Strata Clean Energy is seeking zoning approval to build a solar farm on a 1,500-acre site east of Ben Gayle Road and just north of its intersection with Beaverdam Road. The solar panels would occupy about 340 acres of the overall project site, according to a staff report.

Hanover planning commissioners are scheduled to hold a public hearing and vote Thursday on whether to recommend the proposal’s approval to the Board of Supervisors, which is expected to weigh final approval at a future date.

Strata intends to start construction of the North Anna River Solar project by early 2027 and plans for the facility to be operational by 2028, pending county approvals. The proposed 72-megawatt facility would be able to power 18,000 homes for 35 years, said Morgan Quicke, Strata’s manager of local government affairs.

The project is currently anticipated to cost between $130 million and $160 million.

Strata filed a conditional use permit request earlier this year needed to allow the project on land that’s zoned agricultural (A-1). Quicke said the company has held four community meetings ahead of the Planning Commission’s consideration. A fifth community meeting was planned to take place last night.

strata hanover site layout

Solar arrays would be established on about 340 acres of the overall project site. (County documents)

Strata anticipates it will lease the majority of the 1,500-acre project site on which it will build the solar facility, though the company’s plans also involve the acquisition of about 100 acres of the site. The site’s acreage consists of multiple parcels split between two private owners, with only one landholder willing to sell, said Laura Wilson, Strata senior business development manager.
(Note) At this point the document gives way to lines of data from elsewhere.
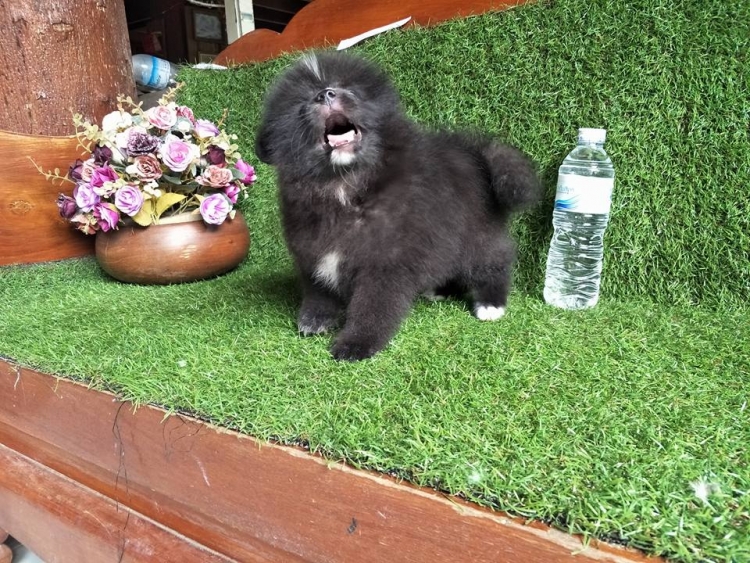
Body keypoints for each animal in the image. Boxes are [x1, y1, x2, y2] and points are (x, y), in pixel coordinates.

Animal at [255, 51, 540, 361]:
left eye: (349, 90)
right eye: (301, 104)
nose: (325, 94)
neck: (344, 184)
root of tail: (476, 155)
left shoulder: (387, 261)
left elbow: (373, 305)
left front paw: (357, 343)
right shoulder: (313, 250)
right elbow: (319, 291)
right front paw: (315, 319)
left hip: (476, 233)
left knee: (493, 261)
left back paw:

Whether Strata would own the Hanover facility on a long-term basis or sell it to Dominion Energy, which has been done before with other Strata solar projects in Virginia, is still being determined. If Strata retained the solar farm, the company would sell the electrical energy generated to Dominion.

“Typically in Virginia, the model is to sell to Dominion,” Wilson said. “I will say there have been conversations with Dominion, they are aware of this project. We have floated it to them as something that they might be interested in buying.”

Quicke said Strata is taking pains to minimize the environmental impacts of the project, which sits on the North Anna River that separates Hanover and Caroline counties. Strata says more than half of the project site would remain undeveloped, and would feature wildlife corridors. The project is planned to have setbacks of at least 500 feet from residences and have environmental buffers within the site.

The project site was selected for its size and the presence of an existing electrical transmission line that cuts through the property.

Noting that solar energy proposals frequently meet opposition from residents, Quicke said the company’s approach is to highlight to local officials the economic benefits of facilities and relatively lower effect on county services compared to other economic development projects.

“We’re not seen in the same ways that Amazons and Microsofts are in what they’re bringing, but it is a big focus point for us that we’re economic development,” Quicke said. “We have a facility that will be a fairly passive use of land for a long period of time, providing (tax) revenue to a locality that doesn’t need your schools and your fire departments.”

The Hanover project wouldn’t be the first in the Richmond region for Strata, a Durham, North Carolina-based firm founded in 2008. The company built Dominion’s Dry Bridge Battery Energy Storage System facility in Chesterfield, which became operational in late 2022. Strata also constructed the Scott Solar facility in Powhatan and Correctional Solar facility in New Kent, which are both owned by Dominion.